We’d heard about a place called the Rebuilding Center, so we went and checked that out. It’s extremely cool, if you’re a fearless creative with carpentry skills. I can only muster one of those attributes, but I enjoyed visiting, anyway. The Rebuilding Center just happens to be located on Mississippi Avenue – a very fun and trendy little neighborhood with uber-hip shops and restaurants, such as…

The Meadow – Insane variety of finishing salts and the most beautiful flowers I’ve seen in one shop for a long time. Hard to figure how it all goes together, but when I paid $8 for two little squares of house salted chocolate, I figured out their business plan. If you are looking for Himalayan pink salt, this would be a good place to go.

Por Que No – The cutest little streetside cafe with what looked like true Mexican food. I love Latin flavors, and it smelled like fire, garlic, and peppers out in front of this restaurant. We didn’t eat there, but I will be back to find out if they double-wrap their tacos.

And if they don’t, they should.

We ended up driving down Alberta St., but ran into a road block set up for the Alberta Street Fair. It looked like things were winding down; and we weren’t in the mood. However, in the process of turning around, we decided to stop and try the Grill Cheese Grill – a food cart shoved into a converted Streamliner trailer and all hopped up on some sort of cheesy steroids.

The Grilled Cheese Grill - PDX

It’s a happy place. Lots of families with little kids stopping for dinner and that sort of thing. There’s a re-purposed school bus that has tables inside; and picnic tables underneath colorful canvas umbrellas outside. We ordered and chose a spotless picnic table, listening to Queen’s “Bicycle” (how long since you’ve heard THAT song?) and watching people while we waited.
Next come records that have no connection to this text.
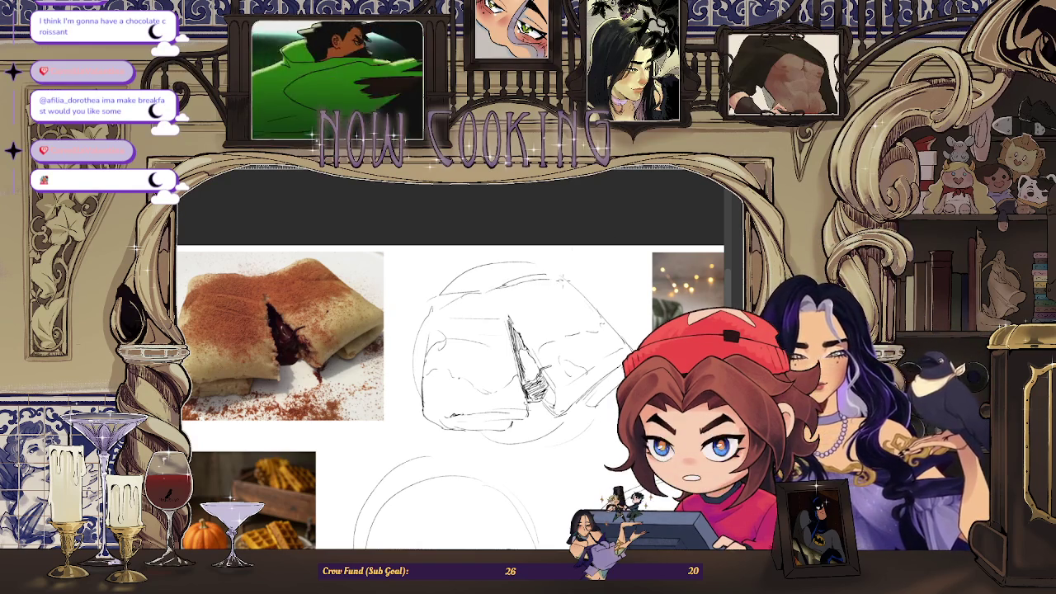
Flip the canvas view horizontally and zoom around to check the mirrored crepe sketch
{"action": "scroll", "coordinate": [511, 330], "scroll_direction": "up", "scroll_amount": 2}
{"action": "scroll", "coordinate": [449, 379], "scroll_direction": "up", "scroll_amount": 2}
{"action": "scroll", "coordinate": [449, 379], "scroll_direction": "up", "scroll_amount": 2}
{"action": "scroll", "coordinate": [450, 375], "scroll_direction": "down", "scroll_amount": 2}
{"action": "scroll", "coordinate": [450, 375], "scroll_direction": "down", "scroll_amount": 2}
{"action": "scroll", "coordinate": [449, 375], "scroll_direction": "up", "scroll_amount": 1}
{"action": "scroll", "coordinate": [512, 379], "scroll_direction": "up", "scroll_amount": 1}
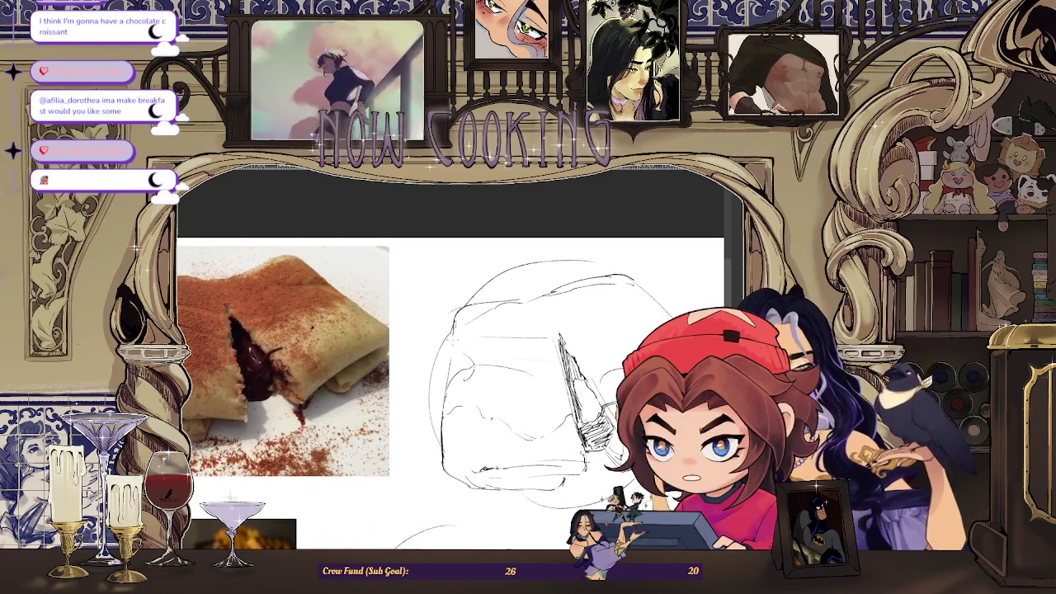
{"action": "scroll", "coordinate": [470, 307], "scroll_direction": "up", "scroll_amount": 1}
{"action": "scroll", "coordinate": [467, 282], "scroll_direction": "down", "scroll_amount": 2}
{"action": "scroll", "coordinate": [467, 282], "scroll_direction": "up", "scroll_amount": 1}
{"action": "scroll", "coordinate": [454, 344], "scroll_direction": "up", "scroll_amount": 1}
A few minutes later, I picked up the order, we said grace and started to eat.

Wow. WOW! Yuuuuummmm. It was hard to stop and take a picture (note the large bites taken out of both sandwiches).

Pesto, Mozarella & Tomato on Parmesan Bread... grilled!
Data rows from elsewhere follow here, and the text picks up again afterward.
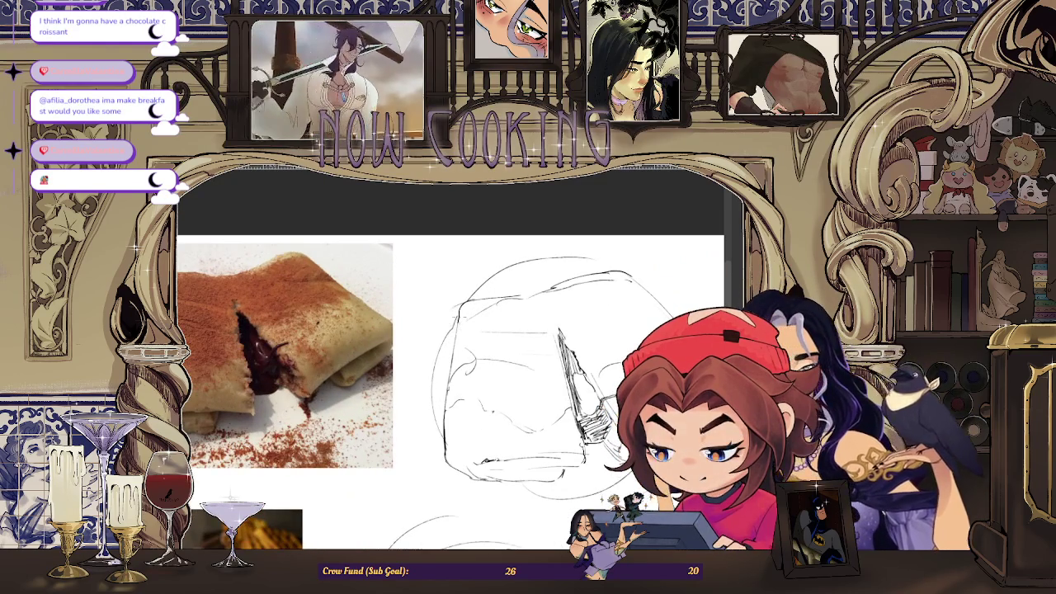
{"action": "scroll", "coordinate": [536, 346], "scroll_direction": "down", "scroll_amount": 1}
{"action": "scroll", "coordinate": [536, 346], "scroll_direction": "down", "scroll_amount": 1}
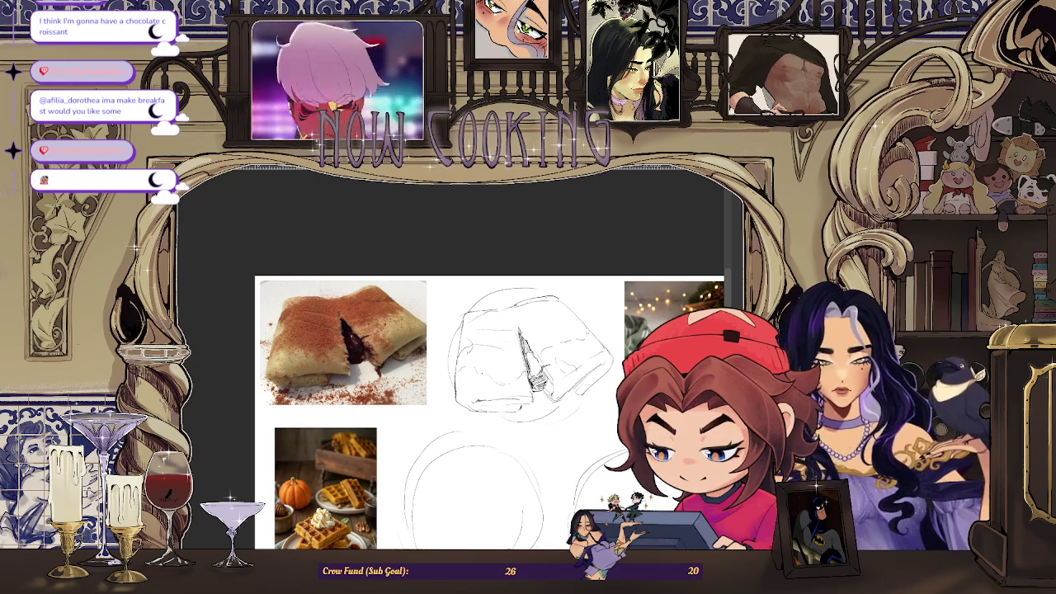
{"action": "key", "text": "m"}
{"action": "scroll", "coordinate": [486, 412], "scroll_direction": "down", "scroll_amount": 1}
{"action": "scroll", "coordinate": [487, 412], "scroll_direction": "up", "scroll_amount": 1}
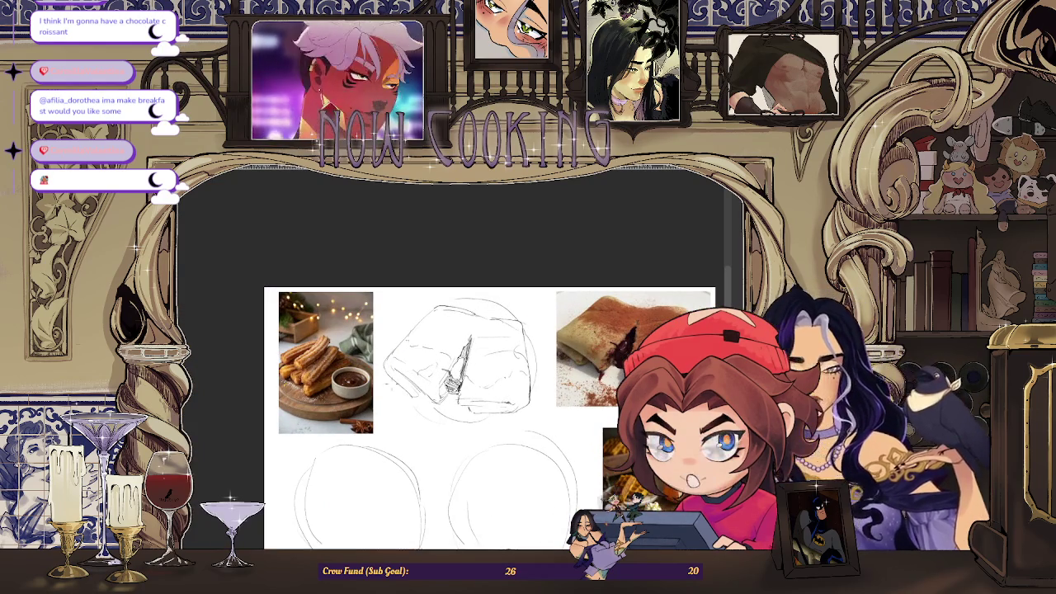
{"action": "scroll", "coordinate": [487, 372], "scroll_direction": "up", "scroll_amount": 1}
{"action": "scroll", "coordinate": [487, 371], "scroll_direction": "up", "scroll_amount": 1}
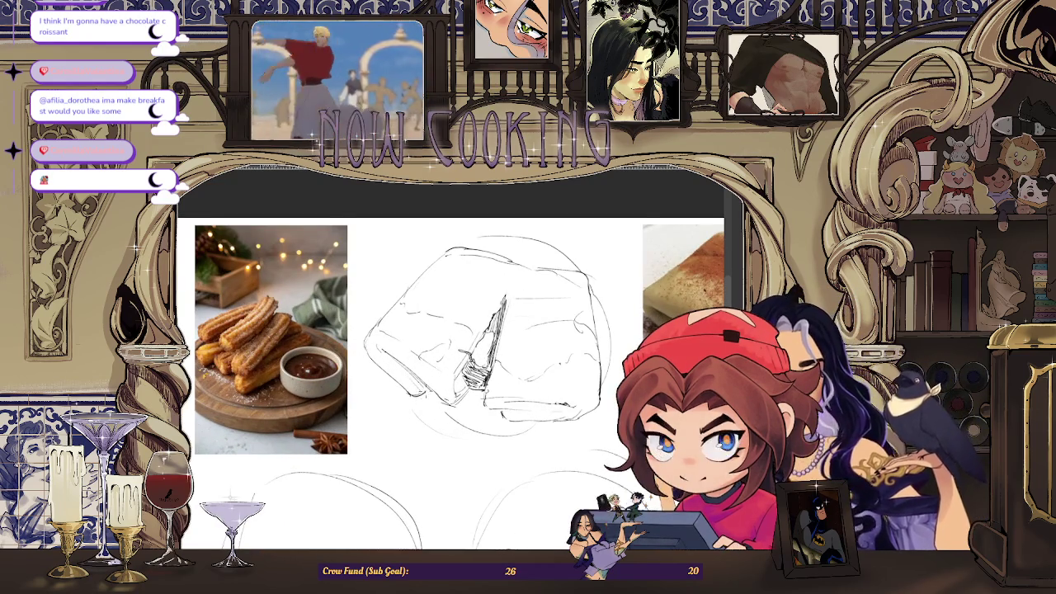
{"action": "scroll", "coordinate": [487, 372], "scroll_direction": "down", "scroll_amount": 1}
{"action": "scroll", "coordinate": [487, 372], "scroll_direction": "up", "scroll_amount": 1}
{"action": "scroll", "coordinate": [486, 371], "scroll_direction": "down", "scroll_amount": 1}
Pesto, mozzarella, fresh tomatoes on Parmesan bread. And when I say Parmesan bread, I mean some sort of Parmesan-crusted bread with a wicked good crunch. With tart, summer-perfect tomatoes paired with a beautifully robust pesto and the melted cheese it was sublime.

Babs Grilled Cheese - Swiss, Apple, Blue Cheese and Ham.  Deeply satisfying.

Mr. Stoic chose the BABS Melt; a savory mixture of Swiss and blue cheeses, apples and bacon. Seeing this described on the menu did not move me. I was entirely prepared for it to be strange and not at all good. But, like many things in life, when I bit into the sandwich, I realized that good people everywhere love tasty food. I should trust people more. It was worth it tonight. Though I ate seasonally (which I’m focused more on these days), I still think that Mr. Stoic won the battle tonight.

Food, Fire and Fun

September 7 - 9:04 pm (original post)

Ah, the quintessential Labor Day barbecue. What an amazing time to have friends over and just hang out. We were privileged to join some friends for such an event this evening. They recently completed construction of a circular fire pit in their back yard. It’s a beautiful, circular cobblestone patio ringed by bench-high walls – perfect for a cool evening and a bottle of wine.

That’s not what we had tonight, though. There were people everywhere and almost as many kids as adults. S’mores were on the menu, you see. The cat was let out of the bag just enough to entice RSVPs in a state so casual that most folks don’t know what that means. It worked.

Late this morning, I was thinking about our hosts’ son, who has shown some interest in cooking and baking recently. He’s a brilliant, gifted kid with amazing parents. At any rate, I was thinking, if I were Aiden, what fun thing would I want to make for this crowd. Answer? Homemade marshmallows!

They were an absolute hit. Though they were really easy to make, they provided a sophisticated little twist on the whole s’more thing. And you can’t go wrong with s’mores. I probably should have put a little whisky or rum in the marshmallows to make them a fun adult treat, but there will be plenty of time for that later. For now, I’m satisfied knowing just who at church loves marshmallows.